Bonnie Nardi has a new book out:
My Life as a Night Elf Priest. The synopsis:
World of Warcraft rapidly became the most popular online
world game on the planet, amassing 11.5 million subscribers--officially
making it an online community of gamers that had more inhabitants than
the state of Ohio and was almost twice as populous as Scotland. It's a
massively multiplayer online game, or MMO in gamer jargon, where each
person controls a single character inside a virtual world, interacting
with other people's characters and computer-controlled monsters,
quest-givers, and merchants.
In My Life as a
Night Elf Priest, Bonnie Nardi, a well-known ethnographer who
has published extensively on how theories of what we do intersect with
how we adopt and use technology, compiles more than three years of
participatory research in Warcraft play and culture in the United
States and China into this field study of player behavior and activity.

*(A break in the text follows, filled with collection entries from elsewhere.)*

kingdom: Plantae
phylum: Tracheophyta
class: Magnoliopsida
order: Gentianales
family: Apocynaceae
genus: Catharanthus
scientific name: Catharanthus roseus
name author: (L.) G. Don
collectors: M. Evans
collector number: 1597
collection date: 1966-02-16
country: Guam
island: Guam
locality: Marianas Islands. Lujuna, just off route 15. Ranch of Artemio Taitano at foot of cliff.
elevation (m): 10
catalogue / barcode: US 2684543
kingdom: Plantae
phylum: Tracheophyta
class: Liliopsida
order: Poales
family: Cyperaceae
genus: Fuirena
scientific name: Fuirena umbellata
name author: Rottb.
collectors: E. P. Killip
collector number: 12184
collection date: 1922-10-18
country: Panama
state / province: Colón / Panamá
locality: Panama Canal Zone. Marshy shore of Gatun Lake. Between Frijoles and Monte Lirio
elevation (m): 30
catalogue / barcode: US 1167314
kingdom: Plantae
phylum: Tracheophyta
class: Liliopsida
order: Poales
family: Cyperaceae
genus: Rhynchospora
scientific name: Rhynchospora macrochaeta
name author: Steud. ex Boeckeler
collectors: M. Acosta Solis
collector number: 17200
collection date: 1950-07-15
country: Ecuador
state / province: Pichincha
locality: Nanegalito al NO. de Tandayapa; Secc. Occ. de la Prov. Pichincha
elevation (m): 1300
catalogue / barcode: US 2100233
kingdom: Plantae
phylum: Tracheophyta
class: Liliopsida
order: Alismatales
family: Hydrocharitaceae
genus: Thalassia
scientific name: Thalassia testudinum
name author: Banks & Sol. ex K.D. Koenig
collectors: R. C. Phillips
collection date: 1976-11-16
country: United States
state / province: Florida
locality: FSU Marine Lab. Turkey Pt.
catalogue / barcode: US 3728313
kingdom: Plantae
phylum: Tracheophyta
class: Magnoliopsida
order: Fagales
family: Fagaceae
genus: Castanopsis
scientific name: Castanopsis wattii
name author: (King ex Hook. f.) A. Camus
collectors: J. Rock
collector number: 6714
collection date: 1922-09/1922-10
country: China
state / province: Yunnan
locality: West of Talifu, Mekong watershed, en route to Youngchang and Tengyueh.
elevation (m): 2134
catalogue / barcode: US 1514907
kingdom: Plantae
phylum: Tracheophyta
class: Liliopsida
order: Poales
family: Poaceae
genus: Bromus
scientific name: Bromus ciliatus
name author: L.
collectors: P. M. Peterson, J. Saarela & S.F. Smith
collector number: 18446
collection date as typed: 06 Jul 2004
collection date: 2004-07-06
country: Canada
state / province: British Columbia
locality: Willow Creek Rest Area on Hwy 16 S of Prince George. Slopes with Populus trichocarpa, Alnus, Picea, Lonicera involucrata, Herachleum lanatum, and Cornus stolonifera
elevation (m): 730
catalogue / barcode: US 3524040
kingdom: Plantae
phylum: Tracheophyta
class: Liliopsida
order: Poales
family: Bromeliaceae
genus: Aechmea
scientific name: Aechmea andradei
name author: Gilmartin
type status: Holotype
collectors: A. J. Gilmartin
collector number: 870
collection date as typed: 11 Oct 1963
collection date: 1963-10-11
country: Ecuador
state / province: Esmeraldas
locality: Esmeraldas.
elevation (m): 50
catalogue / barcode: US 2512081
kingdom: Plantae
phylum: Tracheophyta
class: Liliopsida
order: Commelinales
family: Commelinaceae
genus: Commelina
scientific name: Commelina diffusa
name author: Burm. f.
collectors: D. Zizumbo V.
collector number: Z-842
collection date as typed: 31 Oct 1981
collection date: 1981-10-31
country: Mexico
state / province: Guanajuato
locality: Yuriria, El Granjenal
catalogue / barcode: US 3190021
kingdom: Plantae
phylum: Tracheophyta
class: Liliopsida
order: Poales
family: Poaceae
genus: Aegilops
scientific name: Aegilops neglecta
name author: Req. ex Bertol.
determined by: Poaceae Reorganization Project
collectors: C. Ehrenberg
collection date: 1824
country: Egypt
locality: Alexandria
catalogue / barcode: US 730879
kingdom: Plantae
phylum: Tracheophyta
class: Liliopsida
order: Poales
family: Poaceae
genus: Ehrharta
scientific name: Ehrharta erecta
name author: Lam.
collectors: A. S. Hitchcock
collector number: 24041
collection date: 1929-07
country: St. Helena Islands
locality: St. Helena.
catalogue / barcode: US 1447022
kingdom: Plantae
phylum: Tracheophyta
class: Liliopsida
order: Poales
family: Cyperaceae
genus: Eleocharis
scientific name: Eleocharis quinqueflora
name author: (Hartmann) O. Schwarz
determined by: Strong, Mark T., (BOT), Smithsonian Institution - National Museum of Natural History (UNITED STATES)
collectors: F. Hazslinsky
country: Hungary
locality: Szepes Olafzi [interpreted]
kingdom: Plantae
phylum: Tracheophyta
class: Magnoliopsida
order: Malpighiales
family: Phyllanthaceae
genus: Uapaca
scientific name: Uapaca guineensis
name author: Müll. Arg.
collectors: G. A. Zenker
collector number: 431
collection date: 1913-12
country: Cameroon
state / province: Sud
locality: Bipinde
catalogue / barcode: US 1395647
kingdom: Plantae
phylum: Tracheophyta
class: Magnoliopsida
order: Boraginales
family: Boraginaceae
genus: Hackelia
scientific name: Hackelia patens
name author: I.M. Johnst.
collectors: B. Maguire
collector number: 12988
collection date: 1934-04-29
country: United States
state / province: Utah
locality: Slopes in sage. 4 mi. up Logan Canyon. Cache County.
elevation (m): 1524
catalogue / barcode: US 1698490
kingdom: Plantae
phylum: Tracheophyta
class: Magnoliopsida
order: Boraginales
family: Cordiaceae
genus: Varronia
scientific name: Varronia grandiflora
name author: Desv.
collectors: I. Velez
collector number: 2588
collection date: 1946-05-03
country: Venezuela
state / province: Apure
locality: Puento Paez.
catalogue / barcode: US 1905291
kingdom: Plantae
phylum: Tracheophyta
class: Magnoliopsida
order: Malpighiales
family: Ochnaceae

She introduces us to her research strategy and the history, structure,
and culture of Warcraft; argues for applying activity theory and
theories of aesthetic experience to the study of gaming and play; and
educates us on issues of gender, culture, and addiction as part of the
play experience. Nardi paints a compelling portrait of what drives
online gamers both in this country and in China, where she spent a month
studying players in Internet cafes.
Bonnie Nardi has given us a
fresh look not only at World of Warcraft but at the field of
game studies as a whole. One of the first in-depth studies of a game
that has become an icon of digital culture, My Life
as a Night Elf Priest will capture the interest of both the
gamer and the ethnographer.
"Ever since the creators of the
animated television show South Park turned their lovingly
sardonic gaze on the massively multiplayer online game World of
Warcraft for an entire episode, WoW's status as an icon of
digital culture has been secure. My Life as a Night Elf Priest
digs deep beneath the surface of that icon to explore the rich
particulars of the World of Warcraft player's experience."
--Julian
Dibbell, Wired
As a former player of WoW and someone who is interested in both as an entertainment experience and a technological experience, I think this book looks fantastic!